Glasfaser-Internet:Zusammen buddeln

Breitbandgipfel Niedersachsen-Bremen

Weil es an Kapaziäten im Tiefbau fehlt, ist der Glasfaser-Ausbau teuer und kommt nicht schnell genug voran.

(Foto: Bernd Wüstneck/dpa)

Glasfaseranschlüsse bis ins Haus? In Deutschland bisher selten zu finden. Die Telekom verlegt die schnellen Leitungen nun erstmals gemeinsam mit einem Versorger.

Von Benedikt Müller, Düsseldorf

Was Glasfaseranschlüsse bis in die Häuser betrifft, steht Deutschland nicht gut da. Knapp 4,4 Millionen dieser schnellen Internetleitungen gibt es bundesweit, schätzte die Beratungsfirma Dialog Consult zuletzt. Und nur ein Drittel dieser Anschlüsse nutzen die Kunden demnach auch tatsächlich. Andere Staaten sind da weiter. Stattdessen setzt Deutschland bisher vor allem auf aufgerüstete Telefonleitungen und TV-Kabel, um schneller surfen zu können. Ein Grund: Es kostet viel Geld, Glasfaserleitungen durch jede Straße und jeden Vorgarten zu legen.

Im Nordwesten der Republik teilen sich nun zwei große Anbieter diese Kosten: Die Deutsche Telekom und der regionale Versorger EWE aus Oldenburg haben ein Gemeinschaftsunternehmen gegründet. Es soll in Teilen von Niedersachsen, Nordrhein-Westfalen und Bremen Glasfaser bis in die Keller, gar bis in viele Wohnungen legen. Aus Sicht der Telekom soll diese Kooperation erst der Anfang sein.

Kommt damit bald schnelles Festnetz bis in den letzten Winkel?

Das zwar nicht, Telekom und EWE mussten dem Bundeskartellamt aber einen "weitreichenden Ausbau" versprechen; sonst hätte die Behörde das Vorhaben nicht genehmigt. Zu den Zusagen gehört etwa, dass die neue Firma Glasfaser Nordwest nicht nur in Großstädten wie Bremen oder Oldenburg ausbaut. Stattdessen will sie nach eigenem Bekunden in den niedersächsischen Gemeinden Belm und Cloppenburg beginnen. Im Herbst wolle man dort die ersten Anschlüsse schalten.

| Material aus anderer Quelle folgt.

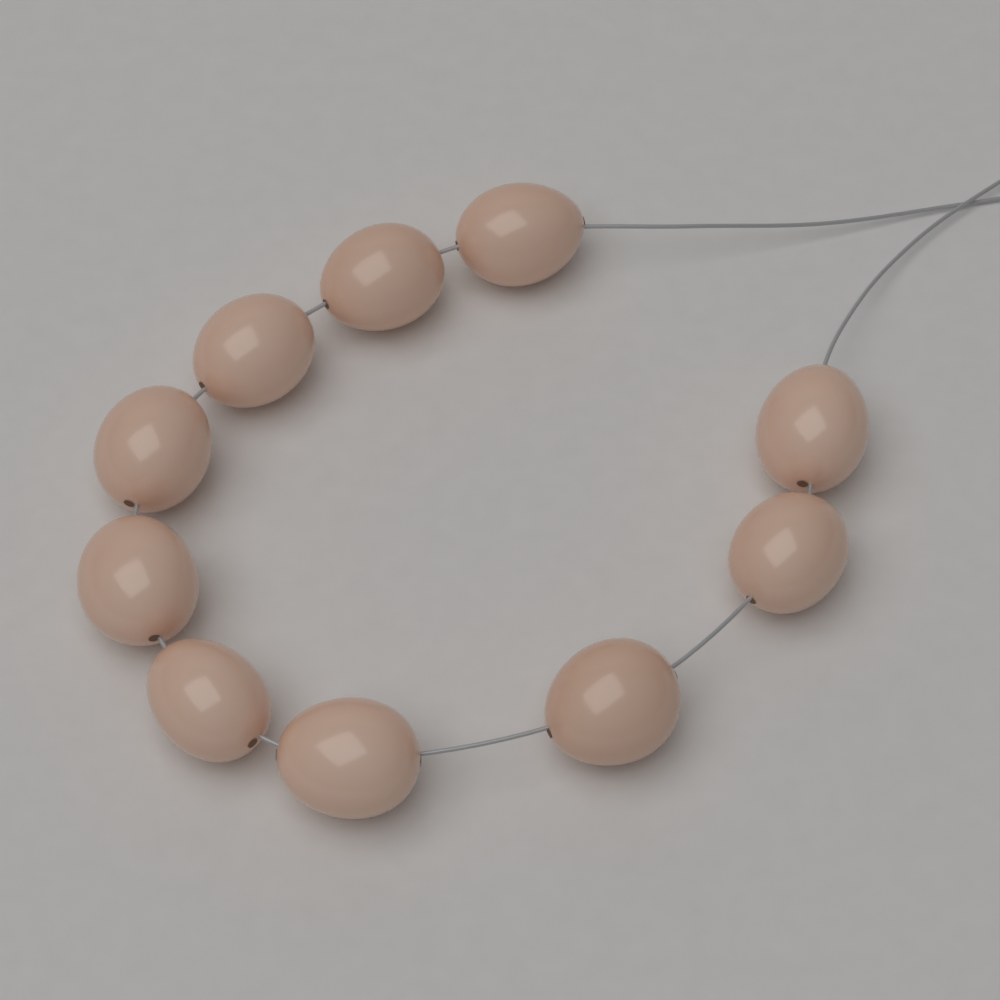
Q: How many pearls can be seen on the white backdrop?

Die Partner haben sich verpflichtet, in den nächsten vier Jahren mindestens 300 000 Glasfaseranschlüsse bis zu den Kunden zu legen, ohne staatliche Förderung. "Trotzdem wird es immer noch Flecken geben, wo wir nicht eigenwirtschaftlich ausbauen können", sagt EWE-Chef Stefan Dohler. Dort kann der Staat Förderungen ausloben, die nach Ansicht des Kartellamts allen Firmen offenstehen sollten.

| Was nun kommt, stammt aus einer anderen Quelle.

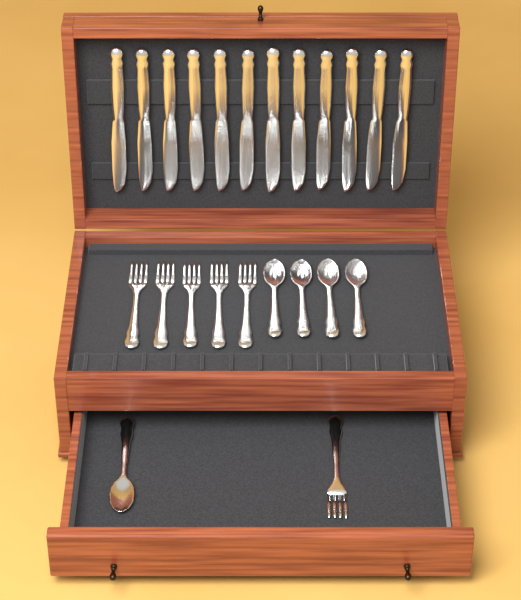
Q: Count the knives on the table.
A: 12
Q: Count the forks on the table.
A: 6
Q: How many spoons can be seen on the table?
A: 5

Auch mussten Telekom und EWE zusagen, dass sie ihre Glasfaser nicht bevorzugt in Häuser legen werden, die schon heute einen Kabelanschluss mit schnellem Internet haben. Die Wettbewerbshüter bestehen vielmehr darauf, dass die neue Technik dort ankommt, wo das Netz bislang lahmt. Das Kartellamt hat die Zusammenarbeit Ende 2019 genehmigt.

Wie viel müssen Kunden zahlen und was bekommen sie dafür?

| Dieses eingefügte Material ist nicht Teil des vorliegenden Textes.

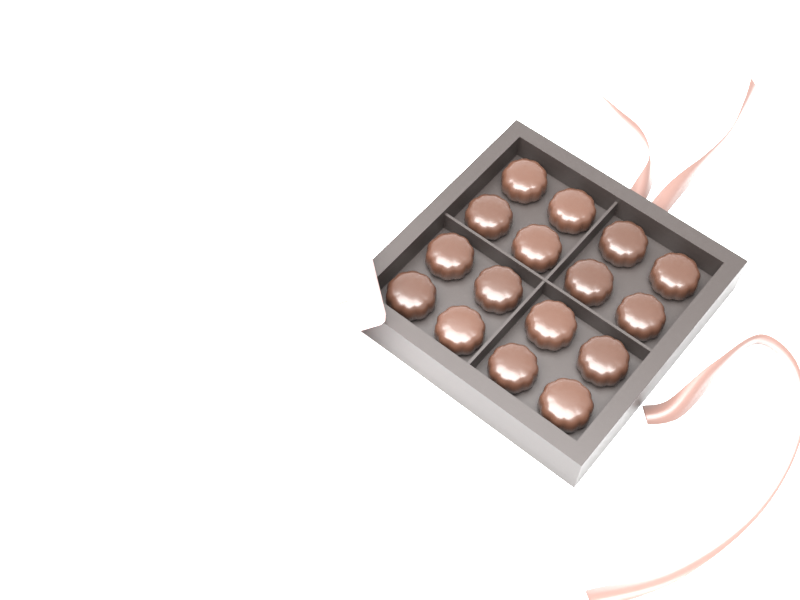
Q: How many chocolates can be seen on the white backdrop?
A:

Das neue Unternehmen will Anschlüsse legen, mit denen Kunden bis zu einen Gigabit Daten pro Sekunde laden können. Damit kann die Glasfaser auch mit dem TV-Kabel mehr als mithalten. Freilich habe Glasfaser Nordwest "keine eigenen Endkunden", wie Geschäftsführer Oliver Prostak betont. Stattdessen müssen auch Telekom und EWE Anschlüsse ihres neuen Gemeinschaftsunternehmens anmieten. Wie teuer die neuen Leitungen für interessierte Privatkunden werden, wollen Telekom und EWE derzeit noch nicht sagen.

Die Firmen verweisen aber auf Glasfasertarife, die sie andernorts schon anbieten. Diese beginnen bei der Telekom in regulären Tarifen bei knapp 40 Euro monatlich, für besonders schnelle Anschlüsse bei knapp 70 Euro pro Monat. EWE verlangt für die ersten regulären Glasfasertarife derzeit knapp 50 Euro monatlich.

Sind andere Telefonanbieter außen vor?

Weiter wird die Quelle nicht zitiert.